◆ **Source material**
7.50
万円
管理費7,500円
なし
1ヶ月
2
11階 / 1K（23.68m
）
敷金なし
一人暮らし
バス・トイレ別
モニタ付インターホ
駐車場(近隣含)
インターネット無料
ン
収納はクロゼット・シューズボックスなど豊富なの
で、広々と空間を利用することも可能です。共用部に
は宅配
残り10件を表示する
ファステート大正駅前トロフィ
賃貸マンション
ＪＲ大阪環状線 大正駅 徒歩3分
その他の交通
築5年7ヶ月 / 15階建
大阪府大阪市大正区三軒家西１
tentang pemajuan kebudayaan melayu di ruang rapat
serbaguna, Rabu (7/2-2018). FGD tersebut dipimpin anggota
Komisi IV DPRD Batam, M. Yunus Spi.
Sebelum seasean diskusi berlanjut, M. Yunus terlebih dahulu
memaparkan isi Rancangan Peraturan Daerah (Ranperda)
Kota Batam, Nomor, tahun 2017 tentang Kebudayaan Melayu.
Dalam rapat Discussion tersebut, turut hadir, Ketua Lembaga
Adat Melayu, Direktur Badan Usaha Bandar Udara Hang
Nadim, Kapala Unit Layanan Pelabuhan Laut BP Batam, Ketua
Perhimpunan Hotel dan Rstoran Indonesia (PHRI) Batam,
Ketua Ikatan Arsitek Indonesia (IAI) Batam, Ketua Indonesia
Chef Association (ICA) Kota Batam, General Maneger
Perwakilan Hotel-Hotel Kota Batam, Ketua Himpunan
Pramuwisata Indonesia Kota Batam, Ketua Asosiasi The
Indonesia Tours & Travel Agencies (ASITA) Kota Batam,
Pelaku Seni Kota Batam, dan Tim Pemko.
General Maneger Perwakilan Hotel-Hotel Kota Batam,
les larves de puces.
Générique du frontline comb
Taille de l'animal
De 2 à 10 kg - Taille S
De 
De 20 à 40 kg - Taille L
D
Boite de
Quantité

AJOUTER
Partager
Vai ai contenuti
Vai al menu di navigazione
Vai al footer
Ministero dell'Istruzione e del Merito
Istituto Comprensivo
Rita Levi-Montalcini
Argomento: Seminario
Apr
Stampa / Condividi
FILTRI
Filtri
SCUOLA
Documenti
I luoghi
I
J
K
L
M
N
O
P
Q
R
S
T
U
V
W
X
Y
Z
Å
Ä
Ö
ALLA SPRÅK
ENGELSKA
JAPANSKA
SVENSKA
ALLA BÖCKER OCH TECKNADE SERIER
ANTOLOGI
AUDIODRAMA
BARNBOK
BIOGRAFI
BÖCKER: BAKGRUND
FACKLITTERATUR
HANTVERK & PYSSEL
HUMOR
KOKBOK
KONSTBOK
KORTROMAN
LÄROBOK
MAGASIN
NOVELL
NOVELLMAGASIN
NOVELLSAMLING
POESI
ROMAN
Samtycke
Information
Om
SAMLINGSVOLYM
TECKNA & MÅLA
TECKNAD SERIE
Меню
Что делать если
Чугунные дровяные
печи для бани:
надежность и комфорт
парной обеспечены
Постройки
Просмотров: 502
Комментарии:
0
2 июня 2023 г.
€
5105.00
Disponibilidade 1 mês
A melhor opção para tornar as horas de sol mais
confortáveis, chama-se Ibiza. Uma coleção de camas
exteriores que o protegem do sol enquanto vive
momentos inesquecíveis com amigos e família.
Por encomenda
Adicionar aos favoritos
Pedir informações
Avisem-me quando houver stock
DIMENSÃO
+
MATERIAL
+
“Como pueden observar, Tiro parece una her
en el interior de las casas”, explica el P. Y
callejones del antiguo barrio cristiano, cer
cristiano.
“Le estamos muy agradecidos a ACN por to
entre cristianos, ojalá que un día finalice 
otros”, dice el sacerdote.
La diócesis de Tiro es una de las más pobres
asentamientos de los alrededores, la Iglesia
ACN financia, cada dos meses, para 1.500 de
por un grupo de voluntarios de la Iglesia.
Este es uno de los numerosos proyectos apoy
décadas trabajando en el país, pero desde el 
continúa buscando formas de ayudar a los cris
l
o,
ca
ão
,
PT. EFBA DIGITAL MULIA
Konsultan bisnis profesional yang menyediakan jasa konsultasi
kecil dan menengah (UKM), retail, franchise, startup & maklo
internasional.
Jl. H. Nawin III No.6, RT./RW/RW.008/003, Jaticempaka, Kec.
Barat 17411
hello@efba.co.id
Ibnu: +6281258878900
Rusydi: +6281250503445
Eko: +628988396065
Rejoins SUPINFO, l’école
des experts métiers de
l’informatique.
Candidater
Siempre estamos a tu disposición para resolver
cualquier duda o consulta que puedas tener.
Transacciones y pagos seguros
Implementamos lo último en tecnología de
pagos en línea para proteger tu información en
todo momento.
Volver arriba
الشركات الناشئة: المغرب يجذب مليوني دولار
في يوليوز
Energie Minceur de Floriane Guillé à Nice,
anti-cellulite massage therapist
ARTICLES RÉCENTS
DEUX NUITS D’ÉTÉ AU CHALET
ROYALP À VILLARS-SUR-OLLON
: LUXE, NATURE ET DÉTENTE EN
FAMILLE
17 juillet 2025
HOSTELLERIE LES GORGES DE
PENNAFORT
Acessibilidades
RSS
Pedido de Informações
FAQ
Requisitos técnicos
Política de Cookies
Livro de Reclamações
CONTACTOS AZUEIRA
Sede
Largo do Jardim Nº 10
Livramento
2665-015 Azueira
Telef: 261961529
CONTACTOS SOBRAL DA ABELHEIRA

◆ **Instructions for the task**
Print every line of the records above, character for character, in the same order.

◆ **Written solution**
7.50
万円
管理費7,500円
なし
1ヶ月
2
11階 / 1K（23.68m
）
敷金なし
一人暮らし
バス・トイレ別
モニタ付インターホ
駐車場(近隣含)
インターネット無料
ン
収納はクロゼット・シューズボックスなど豊富なの
で、広々と空間を利用することも可能です。共用部に
は宅配
残り10件を表示する
ファステート大正駅前トロフィ
賃貸マンション
ＪＲ大阪環状線 大正駅 徒歩3分
その他の交通
築5年7ヶ月 / 15階建
大阪府大阪市大正区三軒家西１
tentang pemajuan kebudayaan melayu di ruang rapat
serbaguna, Rabu (7/2-2018). FGD tersebut dipimpin anggota
Komisi IV DPRD Batam, M. Yunus Spi.
Sebelum seasean diskusi berlanjut, M. Yunus terlebih dahulu
memaparkan isi Rancangan Peraturan Daerah (Ranperda)
Kota Batam, Nomor, tahun 2017 tentang Kebudayaan Melayu.
Dalam rapat Discussion tersebut, turut hadir, Ketua Lembaga
Adat Melayu, Direktur Badan Usaha Bandar Udara Hang
Nadim, Kapala Unit Layanan Pelabuhan Laut BP Batam, Ketua
Perhimpunan Hotel dan Rstoran Indonesia (PHRI) Batam,
Ketua Ikatan Arsitek Indonesia (IAI) Batam, Ketua Indonesia
Chef Association (ICA) Kota Batam, General Maneger
Perwakilan Hotel-Hotel Kota Batam, Ketua Himpunan
Pramuwisata Indonesia Kota Batam, Ketua Asosiasi The
Indonesia Tours & Travel Agencies (ASITA) Kota Batam,
Pelaku Seni Kota Batam, dan Tim Pemko.
General Maneger Perwakilan Hotel-Hotel Kota Batam,
les larves de puces.
Générique du frontline comb
Taille de l'animal
De 2 à 10 kg - Taille S
De 
De 20 à 40 kg - Taille L
D
Boite de
Quantité

AJOUTER
Partager
Vai ai contenuti
Vai al menu di navigazione
Vai al footer
Ministero dell'Istruzione e del Merito
Istituto Comprensivo
Rita Levi-Montalcini
Argomento: Seminario
Apr
Stampa / Condividi
FILTRI
Filtri
SCUOLA
Documenti
I luoghi
I
J
K
L
M
N
O
P
Q
R
S
T
U
V
W
X
Y
Z
Å
Ä
Ö
ALLA SPRÅK
ENGELSKA
JAPANSKA
SVENSKA
ALLA BÖCKER OCH TECKNADE SERIER
ANTOLOGI
AUDIODRAMA
BARNBOK
BIOGRAFI
BÖCKER: BAKGRUND
FACKLITTERATUR
HANTVERK & PYSSEL
HUMOR
KOKBOK
KONSTBOK
KORTROMAN
LÄROBOK
MAGASIN
NOVELL
NOVELLMAGASIN
NOVELLSAMLING
POESI
ROMAN
Samtycke
Information
Om
SAMLINGSVOLYM
TECKNA & MÅLA
TECKNAD SERIE
Меню
Что делать если
Чугунные дровяные
печи для бани:
надежность и комфорт
парной обеспечены
Постройки
Просмотров: 502
Комментарии:
0
2 июня 2023 г.
€
5105.00
Disponibilidade 1 mês
A melhor opção para tornar as horas de sol mais
confortáveis, chama-se Ibiza. Uma coleção de camas
exteriores que o protegem do sol enquanto vive
momentos inesquecíveis com amigos e família.
Por encomenda
Adicionar aos favoritos
Pedir informações
Avisem-me quando houver stock
DIMENSÃO
+
MATERIAL
+
“Como pueden observar, Tiro parece una her
en el interior de las casas”, explica el P. Y
callejones del antiguo barrio cristiano, cer
cristiano.
“Le estamos muy agradecidos a ACN por to
entre cristianos, ojalá que un día finalice 
otros”, dice el sacerdote.
La diócesis de Tiro es una de las más pobres
asentamientos de los alrededores, la Iglesia
ACN financia, cada dos meses, para 1.500 de
por un grupo de voluntarios de la Iglesia.
Este es uno de los numerosos proyectos apoy
décadas trabajando en el país, pero desde el 
continúa buscando formas de ayudar a los cris
l
o,
ca
ão
,
PT. EFBA DIGITAL MULIA
Konsultan bisnis profesional yang menyediakan jasa konsultasi
kecil dan menengah (UKM), retail, franchise, startup & maklo
internasional.
Jl. H. Nawin III No.6, RT./RW/RW.008/003, Jaticempaka, Kec.
Barat 17411
hello@efba.co.id
Ibnu: +6281258878900
Rusydi: +6281250503445
Eko: +628988396065
Rejoins SUPINFO, l’école
des experts métiers de
l’informatique.
Candidater
Siempre estamos a tu disposición para resolver
cualquier duda o consulta que puedas tener.
Transacciones y pagos seguros
Implementamos lo último en tecnología de
pagos en línea para proteger tu información en
todo momento.
Volver arriba
الشركات الناشئة: المغرب يجذب مليوني دولار
في يوليوز
Energie Minceur de Floriane Guillé à Nice,
anti-cellulite massage therapist
ARTICLES RÉCENTS
DEUX NUITS D’ÉTÉ AU CHALET
ROYALP À VILLARS-SUR-OLLON
: LUXE, NATURE ET DÉTENTE EN
FAMILLE
17 juillet 2025
HOSTELLERIE LES GORGES DE
PENNAFORT
Acessibilidades
RSS
Pedido de Informações
FAQ
Requisitos técnicos
Política de Cookies
Livro de Reclamações
CONTACTOS AZUEIRA
Sede
Largo do Jardim Nº 10
Livramento
2665-015 Azueira
Telef: 261961529
CONTACTOS SOBRAL DA ABELHEIRA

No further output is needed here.